** Opening Recorded information block **

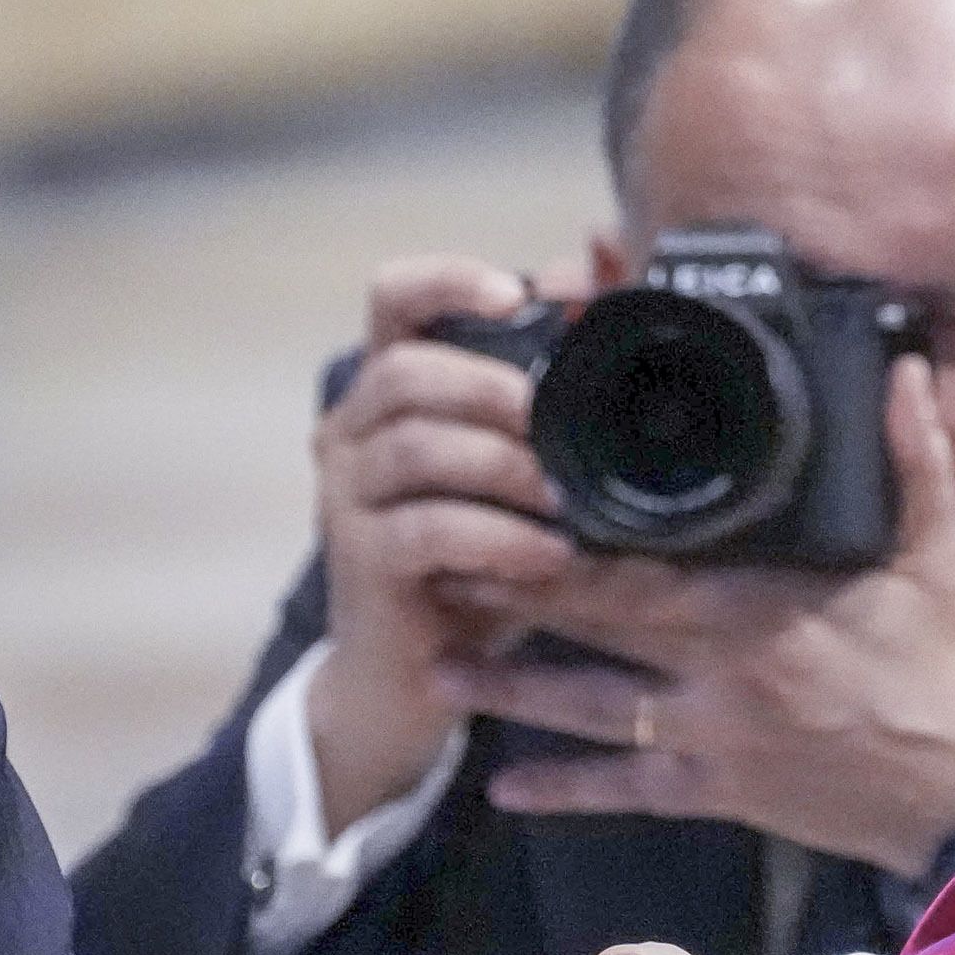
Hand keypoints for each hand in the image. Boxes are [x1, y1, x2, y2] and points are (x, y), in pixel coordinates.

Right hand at [302, 258, 584, 832]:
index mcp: (389, 391)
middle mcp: (352, 432)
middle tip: (556, 420)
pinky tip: (548, 557)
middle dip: (491, 387)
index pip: (392, 298)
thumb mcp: (520, 469)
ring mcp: (346, 498)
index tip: (517, 293)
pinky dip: (497, 538)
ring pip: (414, 446)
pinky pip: (425, 530)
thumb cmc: (478, 558)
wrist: (411, 678)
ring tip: (566, 497)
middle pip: (404, 370)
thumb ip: (552, 386)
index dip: (447, 281)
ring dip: (503, 465)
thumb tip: (607, 276)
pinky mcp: (361, 563)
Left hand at [438, 357, 954, 874]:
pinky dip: (564, 791)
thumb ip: (911, 458)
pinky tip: (503, 787)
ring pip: (591, 710)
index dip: (571, 535)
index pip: (646, 560)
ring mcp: (713, 736)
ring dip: (510, 692)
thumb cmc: (947, 668)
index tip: (508, 500)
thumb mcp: (938, 554)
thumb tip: (903, 367)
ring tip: (439, 669)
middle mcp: (722, 668)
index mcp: (762, 600)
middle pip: (594, 624)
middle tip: (439, 566)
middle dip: (512, 595)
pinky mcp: (719, 792)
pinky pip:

** Closing Recorded information block **

» **Problem details**
In the data above, find the line containing "thumb tip: (903, 367)", then copy it and every later line exactly.

» **Exercise answer**
thumb tip: (903, 367)
ring tip: (439, 669)
middle mcp: (722, 668)
index mcp: (762, 600)
middle pip: (594, 624)
middle tip: (439, 566)
middle dip: (512, 595)
pinky mcp: (719, 792)
pinky pip:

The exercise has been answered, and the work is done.